Cada parada deste roteiro funciona como uma sala de aula sem paredes, onde os jovens elistas podem absorver cultura e os adultos podem compartilhar vivências. 

Elos Clube de Praia Grande: 32 Anos de História e Devoção 

Anfitrião e organizador deste brilhante passeio, que teve sua partida festiva às 8h da manhã na Praça 19 de Janeiro, no Boqueirão, o Elos Clube de Praia Grande é um dos pilares de sustentação do movimento elista no estado de São Paulo. Com sede na próspera cidade de Praia Grande, o clube celebra uma trajetória de respeito, relevância social e dedicação comunitária. 

Fundado em 23 de fevereiro de 1994, o Elos Clube de Praia Grande completa 32 anos de existência neste ano de 2026. São mais de três décadas dedicadas de forma ininterrupta a promover o bem, aproximar corações e exaltar os valores humanos fundamentais. 

Ao longo de sua história, o clube tem sido um fanal de cultura na Baixada Santista, promovendo eventos, ações sociais e encontros que mantêm acesos os ideais do Elos Internacional. A longevidade do clube é o reflexo direto do amor e do trabalho voluntário de seus membros, que entendem a importância de se associar em prol de causas maiores. 

O sucesso de eventos como o passeio de hoje ecoa as diretrizes e a missão maior do Elos Internacional. Como uma instituição de caráter global, o Elos atua como um escudo e um promotor de valores que são a base de uma sociedade justa e harmoniosa. 

O movimento elista apoia-se em quatro pilares inegociáveis: 

1. A Defesa da Família: Entendida como o núcleo formador do indivíduo e a base para a construção de uma sociedade solidária, aqui homenageada no abraço caloroso do Dia das Mães. Entendendo que a família é a base da sociedade.
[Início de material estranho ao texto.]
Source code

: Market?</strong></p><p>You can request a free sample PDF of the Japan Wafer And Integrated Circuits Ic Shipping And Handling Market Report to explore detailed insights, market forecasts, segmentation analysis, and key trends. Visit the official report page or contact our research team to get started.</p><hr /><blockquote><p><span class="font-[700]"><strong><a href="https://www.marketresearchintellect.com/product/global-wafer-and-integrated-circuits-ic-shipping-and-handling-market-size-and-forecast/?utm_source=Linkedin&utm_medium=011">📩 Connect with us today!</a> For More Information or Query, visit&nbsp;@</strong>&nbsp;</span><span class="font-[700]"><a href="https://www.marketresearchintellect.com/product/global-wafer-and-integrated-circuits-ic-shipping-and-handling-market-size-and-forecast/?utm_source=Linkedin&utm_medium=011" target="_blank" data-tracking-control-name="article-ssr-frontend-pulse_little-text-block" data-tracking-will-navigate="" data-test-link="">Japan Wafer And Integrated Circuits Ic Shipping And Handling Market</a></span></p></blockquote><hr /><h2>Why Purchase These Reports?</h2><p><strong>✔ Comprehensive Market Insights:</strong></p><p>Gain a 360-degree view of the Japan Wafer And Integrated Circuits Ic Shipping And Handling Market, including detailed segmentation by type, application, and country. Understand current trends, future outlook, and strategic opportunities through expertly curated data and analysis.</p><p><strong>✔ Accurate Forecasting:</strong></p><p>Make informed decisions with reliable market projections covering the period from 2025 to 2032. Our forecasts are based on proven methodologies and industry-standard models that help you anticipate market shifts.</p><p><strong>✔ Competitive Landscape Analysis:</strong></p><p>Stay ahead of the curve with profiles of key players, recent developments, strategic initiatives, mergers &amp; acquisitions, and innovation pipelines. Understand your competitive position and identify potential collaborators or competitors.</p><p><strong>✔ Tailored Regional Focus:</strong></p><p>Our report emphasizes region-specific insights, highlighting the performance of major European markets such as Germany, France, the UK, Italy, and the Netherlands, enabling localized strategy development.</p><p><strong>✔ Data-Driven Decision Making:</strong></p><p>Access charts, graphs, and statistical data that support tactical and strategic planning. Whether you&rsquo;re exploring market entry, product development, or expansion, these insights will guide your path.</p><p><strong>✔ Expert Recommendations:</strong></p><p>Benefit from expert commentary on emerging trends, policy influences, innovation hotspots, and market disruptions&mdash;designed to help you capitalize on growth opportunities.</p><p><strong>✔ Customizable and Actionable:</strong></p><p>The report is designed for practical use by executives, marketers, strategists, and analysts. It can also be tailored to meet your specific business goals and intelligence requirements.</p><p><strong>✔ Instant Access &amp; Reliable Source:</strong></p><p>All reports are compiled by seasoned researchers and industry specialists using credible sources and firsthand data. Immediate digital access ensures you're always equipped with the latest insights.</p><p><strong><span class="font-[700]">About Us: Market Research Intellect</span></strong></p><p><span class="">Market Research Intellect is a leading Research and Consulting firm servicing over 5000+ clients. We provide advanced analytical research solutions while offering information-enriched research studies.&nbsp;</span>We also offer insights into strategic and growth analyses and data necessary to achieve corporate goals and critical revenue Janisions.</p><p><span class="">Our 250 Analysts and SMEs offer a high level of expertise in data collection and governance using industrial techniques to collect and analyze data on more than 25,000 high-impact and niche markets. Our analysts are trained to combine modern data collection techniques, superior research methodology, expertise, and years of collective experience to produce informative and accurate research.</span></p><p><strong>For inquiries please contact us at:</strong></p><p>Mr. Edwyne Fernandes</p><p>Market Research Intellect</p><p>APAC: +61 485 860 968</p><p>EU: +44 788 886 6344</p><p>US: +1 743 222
A mola propulsora de toda a nossa história. 

2. A Promoção da Paz: Cultivando a tolerância, o diálogo e o entendimento mútuo entre os povos. 
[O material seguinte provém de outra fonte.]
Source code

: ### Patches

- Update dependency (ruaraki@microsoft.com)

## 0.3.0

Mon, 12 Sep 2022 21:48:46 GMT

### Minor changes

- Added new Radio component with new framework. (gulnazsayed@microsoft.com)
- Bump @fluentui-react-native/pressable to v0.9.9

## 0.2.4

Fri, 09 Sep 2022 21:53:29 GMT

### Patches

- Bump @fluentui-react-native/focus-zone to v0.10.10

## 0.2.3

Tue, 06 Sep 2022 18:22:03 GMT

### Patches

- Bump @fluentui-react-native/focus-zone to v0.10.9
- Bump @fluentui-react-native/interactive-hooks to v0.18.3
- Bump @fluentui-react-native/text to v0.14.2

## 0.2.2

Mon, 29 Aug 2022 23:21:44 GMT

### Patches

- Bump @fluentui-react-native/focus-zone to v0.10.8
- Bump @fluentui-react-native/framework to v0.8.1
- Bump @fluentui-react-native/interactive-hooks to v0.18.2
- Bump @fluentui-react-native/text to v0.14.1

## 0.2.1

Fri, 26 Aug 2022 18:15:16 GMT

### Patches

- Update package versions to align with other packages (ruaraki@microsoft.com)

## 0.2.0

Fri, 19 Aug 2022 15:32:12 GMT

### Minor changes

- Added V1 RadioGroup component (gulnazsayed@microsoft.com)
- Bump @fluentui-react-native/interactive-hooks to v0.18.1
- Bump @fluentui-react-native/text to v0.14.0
3. A Congregação dos Homens: Criando pontes de amizade, cooperação e fraternidade universal, independentemente de fronteiras geográficas.

4. A Salvaguarda do Patrimônio Imaterial: Tendo como foco absoluto a Defesa da Língua Portuguesa, o idioma que nos une, nos define e expressa a nossa alma coletiva pelo mundo. 
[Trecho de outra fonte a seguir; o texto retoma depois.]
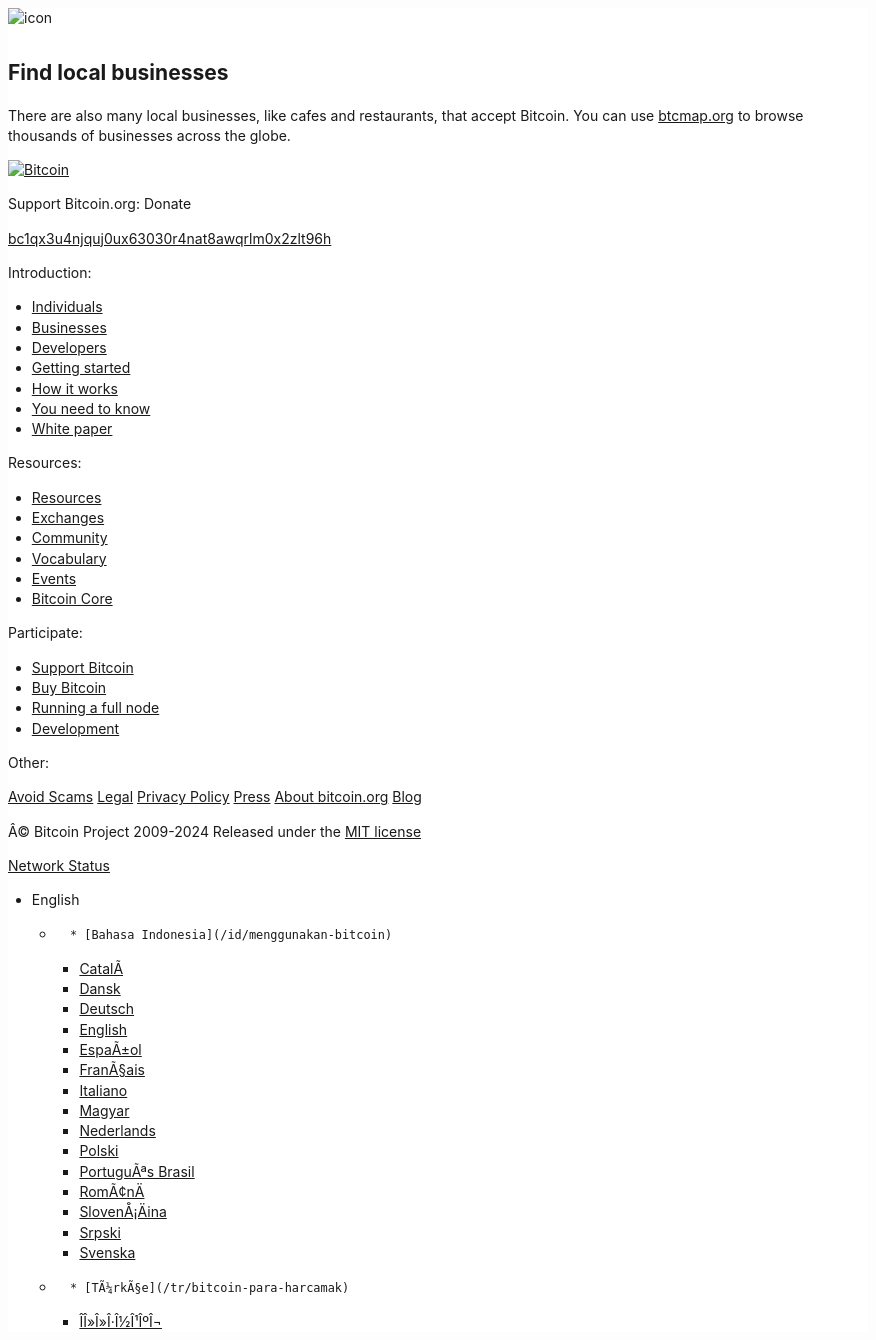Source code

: ![icon](/img/icons/local.svg?1716491272)

## Find local businesses

There are also many local businesses, like cafes and restaurants, that accept
Bitcoin. You can use [btcmap.org](https://btcmap.org/) to browse thousands of
businesses across the globe.

[ ![Bitcoin](/img/icons/logo-footer.svg?1716491272) ](/en/)

Support Bitcoin.org: Donate

[bc1qx3u4njquj0ux63030r4nat8awqrlm0x2zlt96h](bitcoin:bc1qx3u4njquj0ux63030r4nat8awqrlm0x2zlt96h)

Introduction:

  * [Individuals](/en/bitcoin-for-individuals)
  * [Businesses](/en/bitcoin-for-businesses)
  * [Developers](https://developer.bitcoin.org/)
  * [Getting started](/en/getting-started)
  * [How it works](/en/how-it-works)
  * [You need to know](/en/you-need-to-know)
  * [White paper](/en/bitcoin-paper)

Resources:

  * [Resources](/en/resources)
  * [Exchanges](/en/exchanges)
  * [Community](/en/community)
  * [Vocabulary ](/en/vocabulary)
  * [Events](/en/events)
  * [Bitcoin Core](/en/bitcoin-core/)

Participate:

  * [Support Bitcoin](/en/support-bitcoin)
  * [Buy Bitcoin](/en/buy)
  * [Running a full node](/en/full-node)
  * [Development](/en/development)

Other:

[Avoid Scams](/en/scams) [Legal](/en/legal) [Privacy Policy](/en/privacy)
[Press](/en/press) [About bitcoin.org](/en/about-us) [Blog](/en/blog)

Â© Bitcoin Project 2009-2024 Released under the [MIT
license](http://opensource.org/licenses/mit-license.php)

[Network Status](/en/alerts)

  * English
    *       * [Bahasa Indonesia](/id/menggunakan-bitcoin)
      * [CatalÃ ](/ca/gasta-bitcoins)
      * [Dansk](/da/bruge-bitcoin)
      * [Deutsch](/de/bitcoins-ausgeben)
      * [English](/en/spend-bitcoin)
      * [EspaÃ±ol](/es/gastar-bitcoin)
      * [FranÃ§ais](/fr/depenser-bitcoin)
      * [Italiano](/it/spendi-bitcoin)
      * [Magyar](/hu/fizess-bitcoinnal)
      * [Nederlands](/nl/bitcoin-uitgeven)
      * [Polski](/pl/zuzyc-bitcoin)
      * [PortuguÃªs Brasil](/pt_BR/gastar-bitcoin)
      * [RomÃ¢nÄ](/ro/petrece-bitcoin)
      * [SlovenÅ¡Äina](/sl/porabiti-bitcoin)
      * [Srpski](/sr/potrosi-bitkoin)
      * [Svenska](/sv/spendera-bitcoin)
    *       * [TÃ¼rkÃ§e](/tr/bitcoin-para-harcamak)
      * [ÎÎ»Î»Î·Î½Î¹ÎºÎ¬](/el/spend-bitcoin)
Por trás de grandes realizações, há sempre uma liderança inspiradora e comprometida. Este passeio cultural e a própria vitalidade do Elos Clube de Praia Grande trazem a marca da dedicação do nosso estimado Vice-presidente, Sidney Cardoso da França. Mais do que um elista exemplar, Sidney é um educador de alma e coração. Sua atuação profissional se enlaça com a sua missão de vida: transformar a sociedade por meio do conhecimento e dos valores éticos. 

Sidney Cardoso da França é Vice-presidente do Elos Internacional; Professor e Gestor Educacional; Proprietário do Colégio França e França Kids; Referência em ensino particular na Baixada Santista. 

O Colégio França e o França Kids são instituições de ensino tradicionais e amplamente respeitadas em Praia Grande. Sob a liderança do professor Sidney, a escola oferece uma formação completa, que vai desde o berçário até o Ensino Médio, unindo a excelência acadêmica à formação humana e cidadã.

É essa visão pedagógica e humanista que o Vice-presidente Sidney Cardoso da França transporta para o Elos Internacional. Ao incentivar a participação ativa do Elos Jovem em eventos culturais e familiares como o de hoje, ele aplica na prática o conceito de que o futuro se constrói agora, oferecendo à juventude as ferramentas necessárias para que se tornem os embaixadores da lusofonia de amanhã.

A Diretoria do Elos Internacional parabeniza o Elos Clube de Praia Grande, o Elos Jovem e todas as mães homenageadas nesta jornada cultural em São Paulo neste domingo, 24 de maio de 2026. 

Ao unirmos a celebração da família, o conhecimento histórico, a liderança educacional e o entusiasmo da juventude, mostramos que o Elos continua firme em seu propósito de aproximar os seres humanos através da cultura, do afeto e do orgulho pela nossa Língua Portuguesa. Que as memórias colhidas na Casa das Rosas, no Museu do Futebol e em cada canto visitado ecoem por muito tempo em nossos corações. 

Cultura, Fraternidade e Lusofonia: Este é o nosso Elo. 

Diretoria de Cultura do Elos Internacional:

Unindo Gerações, Preservando a Língua e Fortalecendo a Lusofonia.